> _Exercise set_
[1] Repeat word for word the part of the stimulus commentary starting at "Epic bunkum, pure" and ending at "White House argument.".
[2] From the GDP table in the stimulus commentary, list every quarter that shows positive growth, along with its figure.

BEGIN Passage for review

You would think that given the delicate political environment that the President currently finds himself, down in the polls and lacking the trust of the American people, that reviving a divisive political/policy argument would not be a first choice for image rehabilitation.
But you would be wrong.
At the end of the day Team Obama, it seems, simply cannot help itself.
“President Barack Obama marked the five-year anniversary of a controversial economic stimulus plan by releasing a report on Monday saying that government spending averted a second Great Depression.”
Epic bunkum, pure and simple. And given the serial false promises by the Administration since, particularly on health care, it remains vital to correct the record as Team Obama attempts an jaw- dropping white wash of a failed policy. In this instance, one need only compare the time lines between the financial crisis and Stimulus approval/disbursement to see the hollowness of the White House argument.
On September 20, 2010, the National Bureau of Economic Research (NBER) announced that the “Great Recession,” which officially began in December 2007, had ended.
In June 2009.
Here are the corresponding quarterly data on Gross Domestic Product (GDP):
2008
QI -2.7
Q2 +2.0
Q3 -2.0
Q4 -8.3
2009
Q1 -5.4
Q2 -.04
Q3 +1.3
Q4 +3.9
2010
Q1 +1.6
Q2 +3.9
Q3 +2.8
Q4 +2.8
To summarize, early 2008 was the tipping point for the ultimate impact of the collapse of the credit and housing bubbles in the 3rd and 4th quarters of 2008. By the numbers, the worst of the recession ended in the 4th quarter of 2008, with progressively more mild losses in the first and second quarters of 2009 and a return to increasing, positive growth by June-September 2009 and beyond.
Now, let’s correlate those numbers with public policy at the time.
NBER states that the recession started in December 2007. On January 18, 2008, President George W. Bush called for a package of tax incentives to revive the economy, in what was seen at the time as some troublesome indicators. The Democratic Congress moved quickly and approved $162 billion package in February, with rebate checks going out to citizens in April 2008. That action would track with the uptick in growth for the second quarter.

END Passage for review
BEGIN Provided material

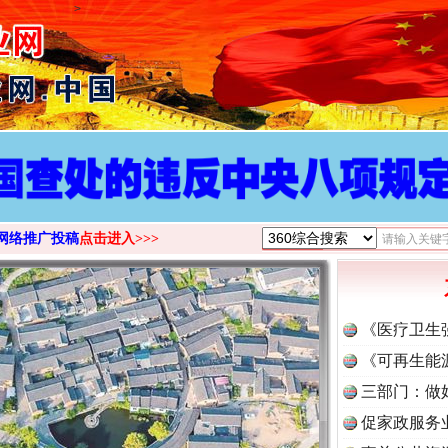
>
网络推广投稿
点击进入>>>
《医疗卫生
《可再生能
三部门：做
促家政服务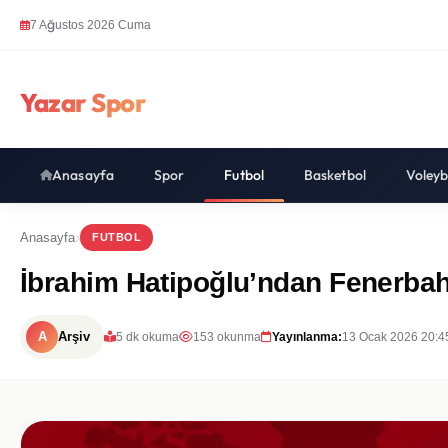
7 Ağustos 2026 Cuma
Yazar Spor
Anasayfa
Spor
Futbol
Basketbol
Voleyb
Anasayfa
FUTBOL
İbrahim Hatipoğlu’ndan Fenerbahç
A
Arşiv
5 dk okuma
153 okunma
Yayınlanma:
13 Ocak 2026 20:4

END Provided material

> _Problem solutions_
[1]
Epic bunkum, pure and simple. And given the serial false promises by the Administration since, particularly on health care, it remains vital to correct the record as Team Obama attempts an jaw- dropping white wash of a failed policy. In this instance, one need only compare the time lines between the financial crisis and Stimulus approval/disbursement to see the hollowness of the White House argument.

[2]
- 2008 Q2: +2.0
- 2009 Q3: +1.3
- 2009 Q4: +3.9
- 2010 Q1: +1.6
- 2010 Q2: +3.9
- 2010 Q3: +2.8
- 2010 Q4: +2.8